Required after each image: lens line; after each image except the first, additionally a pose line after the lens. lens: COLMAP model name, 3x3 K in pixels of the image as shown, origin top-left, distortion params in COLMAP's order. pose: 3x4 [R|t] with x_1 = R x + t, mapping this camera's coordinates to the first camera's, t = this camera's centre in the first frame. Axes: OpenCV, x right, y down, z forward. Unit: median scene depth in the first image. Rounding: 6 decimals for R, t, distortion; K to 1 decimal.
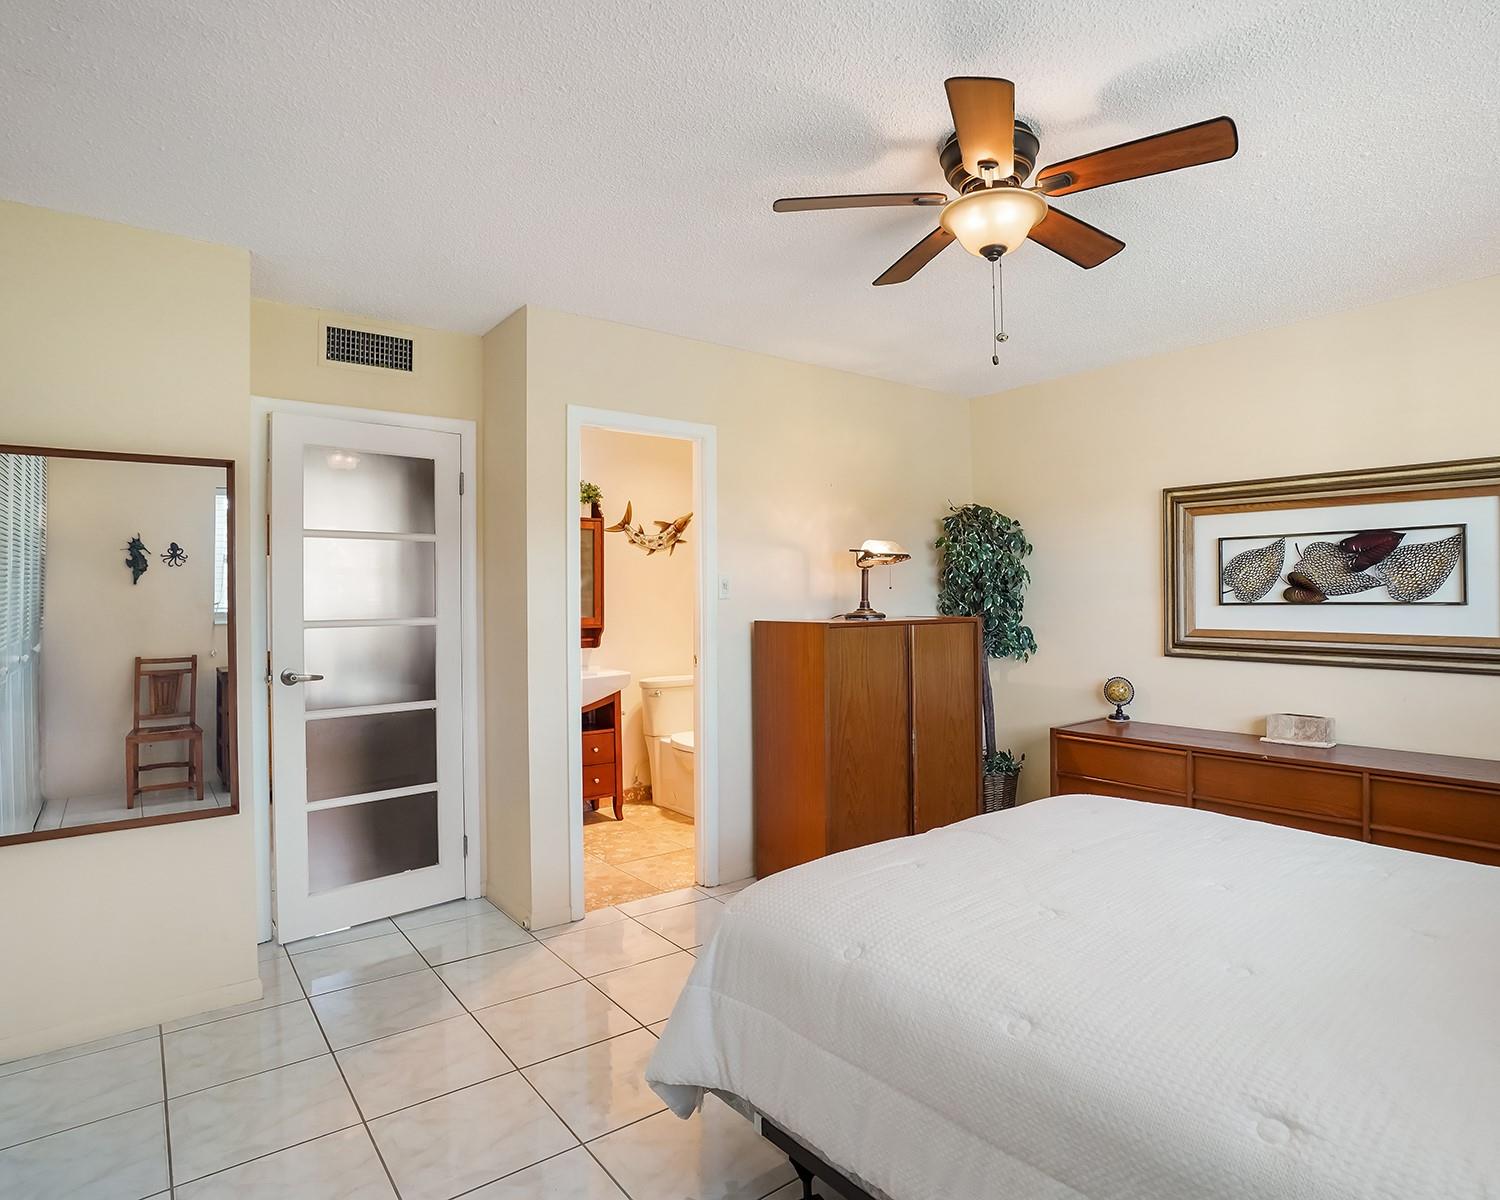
lens RADIAL K [[852.9, 0, 750.0], [0, 852.9, 600.0], [0, 0, 1]] dist [-0.083553, 0.039192]
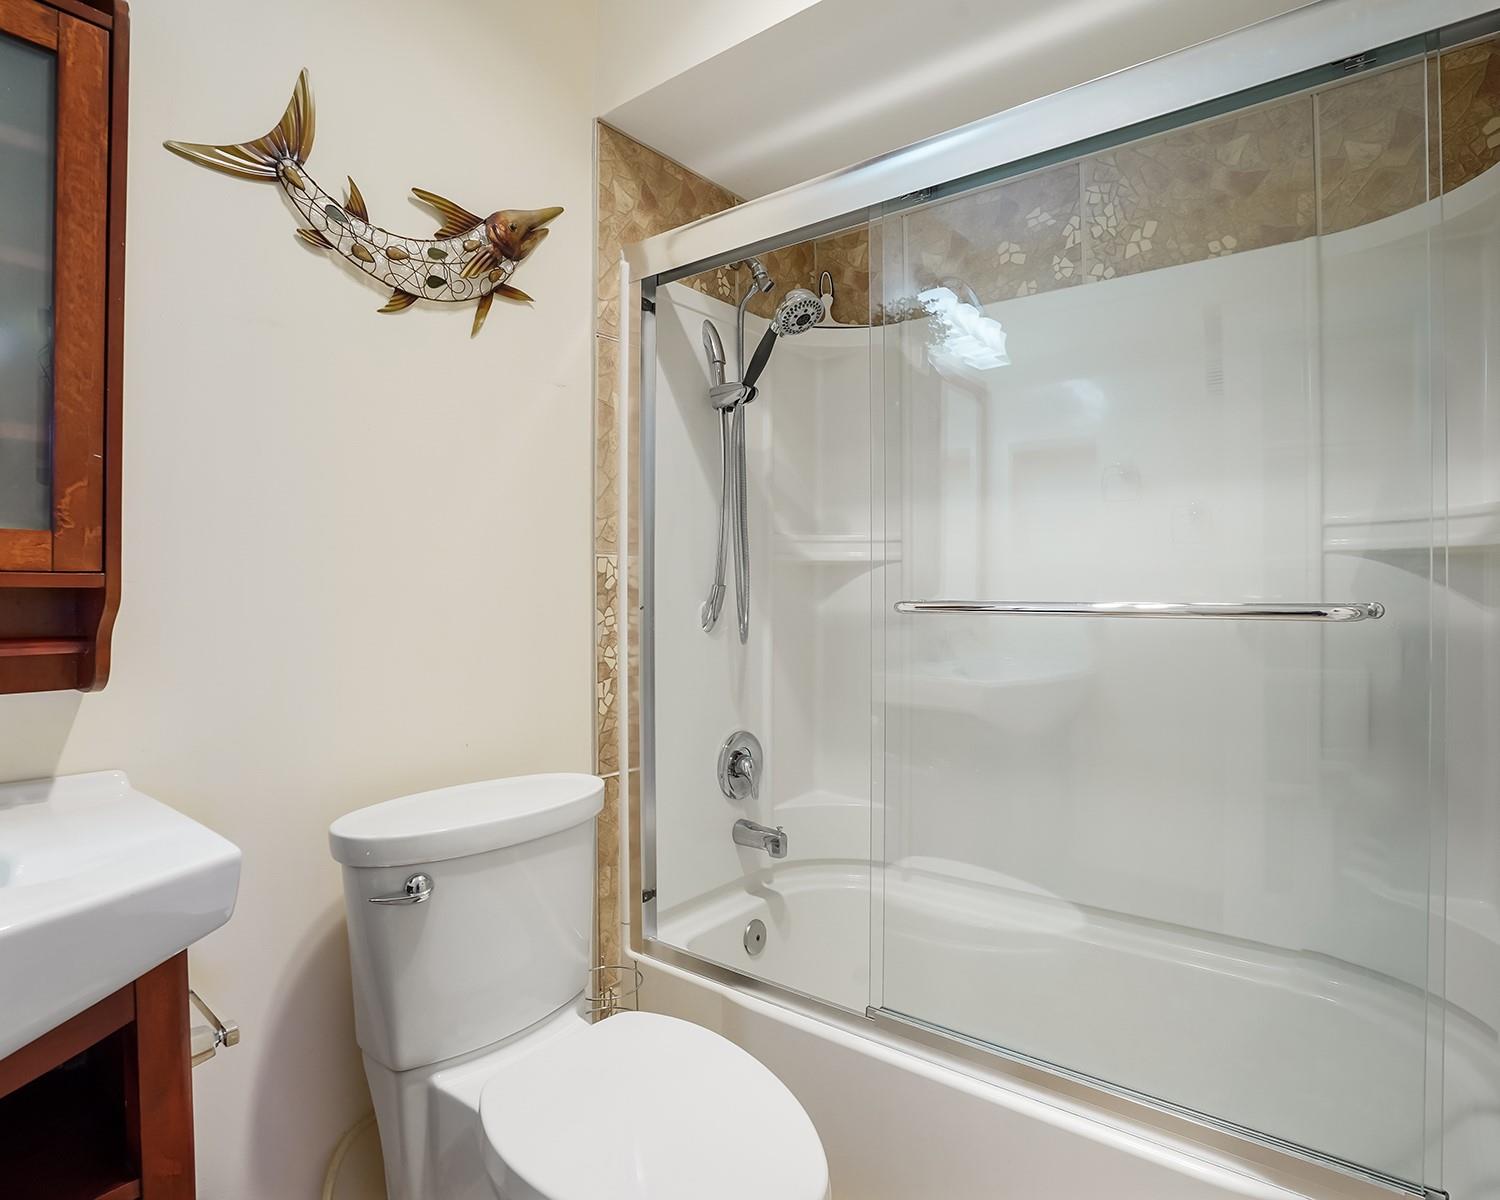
lens RADIAL K [[841.0, 0, 751.2], [0, 841.0, 594.4], [0, 0, 1]] dist [-0.070435, 0.026849]
pose [[0.964277, 0.009451, 0.264727, -0.078626], [-0.006853, 0.999919, -0.010733, 0.032693], [-0.264807, 0.008535, 0.964264, 0.735598]]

DA SVOLGERE → Riscrivi tutte le righe qui sopra rinominando "decimals" in "decimal places" e lasciando invariato tutto il resto. Ometti le immagini dalla risposta.

SOLUZIONE →
Required after each image: lens line; after each image except the first, additionally a pose line after the lens. lens: COLMAP model name, 3x3 K in pixels of the image as shown, origin top-left, distortion params in COLMAP's order. pose: 3x4 [R|t] with x_1 = R x + t, mapping this camera's coordinates to the first camera's, t = this camera's centre in the first frame. Axes: OpenCV, x right, y down, z forward. Unit: median scene depth in the first image. Rounding: 6 decimal places for R, t, distortion; K to 1 decimal.
lens RADIAL K [[852.9, 0, 750.0], [0, 852.9, 600.0], [0, 0, 1]] dist [-0.083553, 0.039192]
lens RADIAL K [[841.0, 0, 751.2], [0, 841.0, 594.4], [0, 0, 1]] dist [-0.070435, 0.026849]
pose [[0.964277, 0.009451, 0.264727, -0.078626], [-0.006853, 0.999919, -0.010733, 0.032693], [-0.264807, 0.008535, 0.964264, 0.735598]]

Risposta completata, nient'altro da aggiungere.